Diagnostic Approach: Integrating DAT, Smear, and Lab Indices
Diagnostic Algorithm for Hemolytic Anemia
A systematic algorithm prevents over-reliance on any single test:
Step 1 — Confirm haemolysis:
• ↑LDH (released from lysed cells), ↑indirect bilirubin, ↓haptoglobin (binds free Hb, consumed in haemolysis), ↑reticulocyte count.
• Intravascular: also haemoglobinaemia, haemoglobinuria, haemosiderinuria.
Step 2 — Peripheral smear (performed FIRST in practice):
• Spherocytes → proceed to DAT.
• Schistocytes → MAHA workup (platelet count, PT/APTT, fibrinogen, D-dimer, ADAMTS13).
• Bite cells → G6PD assay.
• Agglutination → cold agglutinin titre, DAT (C3d pattern).
• Parasites → malaria thick/thin smear, rapid antigen test.
Step 3 — DAT:
• Positive IgG → warm AIHA → screen for secondary cause (ANA, SPEP, CT neck/chest/abdomen for lymphoma).
• Positive C3d only → cold AIHA → Mycoplasma serology, EBV, protein electrophoresis.
• Negative → non-immune → MAHA/PNH/mechanical/infectious workup.
Step 4 — Specific tests:
• PNH suspected: flow cytometry CD55/CD59.
• ADAMTS13 activity (TTP): <10% activity highly specific.
• G6PD: quantitative assay (avoid during acute crisis — falsely normal because reticulocytes have higher G6PD).
CLINICAL PEARL
Haptoglobin is the most sensitive single marker of haemolysis — but has a false-positive trap.
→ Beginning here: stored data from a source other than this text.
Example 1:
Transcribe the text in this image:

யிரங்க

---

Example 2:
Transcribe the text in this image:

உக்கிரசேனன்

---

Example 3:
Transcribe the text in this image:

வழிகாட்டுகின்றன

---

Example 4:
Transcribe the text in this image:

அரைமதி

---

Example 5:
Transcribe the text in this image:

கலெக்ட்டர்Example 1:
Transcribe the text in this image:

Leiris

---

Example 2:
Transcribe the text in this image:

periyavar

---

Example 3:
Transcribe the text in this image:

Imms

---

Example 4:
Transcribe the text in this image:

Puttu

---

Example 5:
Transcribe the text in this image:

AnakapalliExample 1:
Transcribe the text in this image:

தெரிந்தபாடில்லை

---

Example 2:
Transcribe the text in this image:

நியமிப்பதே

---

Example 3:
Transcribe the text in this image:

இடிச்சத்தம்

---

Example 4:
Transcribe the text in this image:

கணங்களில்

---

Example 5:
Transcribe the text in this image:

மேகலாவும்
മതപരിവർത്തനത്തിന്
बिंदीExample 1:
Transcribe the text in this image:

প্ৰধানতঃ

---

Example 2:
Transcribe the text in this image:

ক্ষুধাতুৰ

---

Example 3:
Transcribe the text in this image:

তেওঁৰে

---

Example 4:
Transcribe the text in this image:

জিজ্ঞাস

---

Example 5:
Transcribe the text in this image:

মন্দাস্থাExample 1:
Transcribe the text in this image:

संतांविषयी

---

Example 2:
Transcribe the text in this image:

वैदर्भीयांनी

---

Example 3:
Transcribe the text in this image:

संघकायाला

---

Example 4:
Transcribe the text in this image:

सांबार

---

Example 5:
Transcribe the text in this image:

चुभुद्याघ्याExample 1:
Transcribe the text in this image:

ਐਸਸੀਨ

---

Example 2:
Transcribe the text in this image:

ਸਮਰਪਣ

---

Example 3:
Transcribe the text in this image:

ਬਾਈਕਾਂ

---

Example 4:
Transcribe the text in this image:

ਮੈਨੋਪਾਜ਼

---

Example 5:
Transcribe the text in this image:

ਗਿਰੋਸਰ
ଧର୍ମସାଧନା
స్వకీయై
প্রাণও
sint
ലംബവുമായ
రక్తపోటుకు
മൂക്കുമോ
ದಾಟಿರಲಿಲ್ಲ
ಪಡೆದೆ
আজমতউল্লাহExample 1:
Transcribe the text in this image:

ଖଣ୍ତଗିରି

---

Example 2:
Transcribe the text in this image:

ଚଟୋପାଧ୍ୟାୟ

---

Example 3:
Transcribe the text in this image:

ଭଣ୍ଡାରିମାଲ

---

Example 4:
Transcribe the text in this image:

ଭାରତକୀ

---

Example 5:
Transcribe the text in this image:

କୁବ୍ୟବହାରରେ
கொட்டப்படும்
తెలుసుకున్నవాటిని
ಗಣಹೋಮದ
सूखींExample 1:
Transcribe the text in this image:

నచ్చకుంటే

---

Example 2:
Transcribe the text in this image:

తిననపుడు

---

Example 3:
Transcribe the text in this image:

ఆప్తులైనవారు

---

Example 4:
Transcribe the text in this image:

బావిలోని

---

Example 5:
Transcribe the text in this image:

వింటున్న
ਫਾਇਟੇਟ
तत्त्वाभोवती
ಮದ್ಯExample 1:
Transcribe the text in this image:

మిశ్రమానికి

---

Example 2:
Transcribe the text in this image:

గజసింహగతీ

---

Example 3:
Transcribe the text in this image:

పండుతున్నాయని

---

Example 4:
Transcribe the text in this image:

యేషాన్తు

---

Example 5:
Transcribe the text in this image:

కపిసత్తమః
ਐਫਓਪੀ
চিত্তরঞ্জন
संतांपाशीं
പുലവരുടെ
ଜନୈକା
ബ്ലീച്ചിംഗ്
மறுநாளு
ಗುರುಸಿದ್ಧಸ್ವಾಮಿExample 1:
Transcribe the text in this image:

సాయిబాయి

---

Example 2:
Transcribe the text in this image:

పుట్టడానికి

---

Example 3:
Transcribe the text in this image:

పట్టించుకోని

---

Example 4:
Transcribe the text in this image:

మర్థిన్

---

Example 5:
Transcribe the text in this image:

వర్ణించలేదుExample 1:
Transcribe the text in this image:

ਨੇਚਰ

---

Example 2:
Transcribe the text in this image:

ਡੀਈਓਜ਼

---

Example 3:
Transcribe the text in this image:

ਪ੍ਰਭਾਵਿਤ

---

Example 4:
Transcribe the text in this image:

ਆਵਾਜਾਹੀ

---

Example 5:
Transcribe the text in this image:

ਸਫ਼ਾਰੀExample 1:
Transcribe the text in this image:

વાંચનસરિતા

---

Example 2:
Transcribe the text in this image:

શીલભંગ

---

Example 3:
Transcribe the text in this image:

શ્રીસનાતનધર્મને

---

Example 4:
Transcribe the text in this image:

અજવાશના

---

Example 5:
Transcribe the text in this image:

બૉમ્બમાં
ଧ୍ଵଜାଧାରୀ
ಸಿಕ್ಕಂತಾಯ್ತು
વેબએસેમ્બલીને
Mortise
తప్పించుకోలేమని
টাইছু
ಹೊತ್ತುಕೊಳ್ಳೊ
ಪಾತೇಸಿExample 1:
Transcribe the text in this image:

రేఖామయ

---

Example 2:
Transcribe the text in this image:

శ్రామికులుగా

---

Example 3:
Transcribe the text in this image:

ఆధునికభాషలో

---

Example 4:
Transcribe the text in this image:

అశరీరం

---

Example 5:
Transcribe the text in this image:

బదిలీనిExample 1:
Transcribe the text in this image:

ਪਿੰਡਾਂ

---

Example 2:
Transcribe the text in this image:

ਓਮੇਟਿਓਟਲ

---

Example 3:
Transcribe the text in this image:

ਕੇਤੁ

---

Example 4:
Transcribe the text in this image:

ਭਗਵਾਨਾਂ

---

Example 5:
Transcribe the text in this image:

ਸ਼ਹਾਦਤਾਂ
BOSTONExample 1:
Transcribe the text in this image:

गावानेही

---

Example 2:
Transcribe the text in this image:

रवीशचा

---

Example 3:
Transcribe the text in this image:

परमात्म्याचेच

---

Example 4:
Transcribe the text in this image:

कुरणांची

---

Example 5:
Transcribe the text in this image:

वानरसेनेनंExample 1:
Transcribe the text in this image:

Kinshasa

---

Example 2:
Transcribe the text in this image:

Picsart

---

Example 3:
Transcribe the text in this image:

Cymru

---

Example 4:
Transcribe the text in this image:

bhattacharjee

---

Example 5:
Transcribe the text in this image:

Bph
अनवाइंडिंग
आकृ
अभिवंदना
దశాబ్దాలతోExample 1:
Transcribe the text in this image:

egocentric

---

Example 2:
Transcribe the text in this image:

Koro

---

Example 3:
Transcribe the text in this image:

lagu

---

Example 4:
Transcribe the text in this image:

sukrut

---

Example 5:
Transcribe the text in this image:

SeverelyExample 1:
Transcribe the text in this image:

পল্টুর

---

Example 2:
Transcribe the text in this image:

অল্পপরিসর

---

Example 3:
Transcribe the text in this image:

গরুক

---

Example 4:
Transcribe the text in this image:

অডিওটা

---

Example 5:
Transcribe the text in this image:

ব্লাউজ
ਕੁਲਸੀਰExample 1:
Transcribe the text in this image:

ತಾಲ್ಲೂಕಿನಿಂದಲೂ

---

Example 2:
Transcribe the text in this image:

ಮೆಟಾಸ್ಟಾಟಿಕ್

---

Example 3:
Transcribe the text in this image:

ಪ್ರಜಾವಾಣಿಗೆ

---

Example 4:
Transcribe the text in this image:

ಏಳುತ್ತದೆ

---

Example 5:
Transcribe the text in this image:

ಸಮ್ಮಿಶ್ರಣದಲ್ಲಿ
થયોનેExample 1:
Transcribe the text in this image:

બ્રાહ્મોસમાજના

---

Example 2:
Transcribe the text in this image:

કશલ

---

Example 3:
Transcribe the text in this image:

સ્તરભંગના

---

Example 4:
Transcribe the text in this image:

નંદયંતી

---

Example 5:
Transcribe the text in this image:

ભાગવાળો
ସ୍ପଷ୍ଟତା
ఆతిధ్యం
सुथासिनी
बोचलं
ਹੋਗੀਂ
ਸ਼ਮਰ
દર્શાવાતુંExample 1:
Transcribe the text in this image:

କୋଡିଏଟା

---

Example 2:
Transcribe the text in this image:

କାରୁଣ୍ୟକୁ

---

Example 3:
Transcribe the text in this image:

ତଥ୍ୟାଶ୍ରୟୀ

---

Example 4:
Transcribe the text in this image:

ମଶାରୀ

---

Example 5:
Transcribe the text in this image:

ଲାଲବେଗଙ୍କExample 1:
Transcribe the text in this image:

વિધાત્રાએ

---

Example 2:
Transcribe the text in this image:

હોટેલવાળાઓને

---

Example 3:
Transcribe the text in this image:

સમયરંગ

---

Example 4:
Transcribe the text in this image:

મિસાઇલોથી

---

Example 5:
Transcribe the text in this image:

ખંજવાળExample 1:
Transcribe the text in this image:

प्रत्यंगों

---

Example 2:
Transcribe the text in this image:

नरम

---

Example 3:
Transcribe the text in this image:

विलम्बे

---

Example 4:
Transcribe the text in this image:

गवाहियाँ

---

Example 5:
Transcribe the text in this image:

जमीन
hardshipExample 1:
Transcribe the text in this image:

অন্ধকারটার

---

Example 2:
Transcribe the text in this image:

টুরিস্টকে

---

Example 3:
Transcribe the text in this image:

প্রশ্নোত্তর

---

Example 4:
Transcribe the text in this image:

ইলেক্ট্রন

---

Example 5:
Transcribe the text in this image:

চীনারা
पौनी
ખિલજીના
Haptoglobin is an acute-phase reactant (rises in infection/inflammation). A patient with simultaneous haemolytic anaemia and active infection may have a 'normal' haptoglobin that is actually suppressed relative to their inflammatory baseline. In such cases, LDH + bilirubin + smear together confirm haemolysis even when haptoglobin looks reassuringly normal.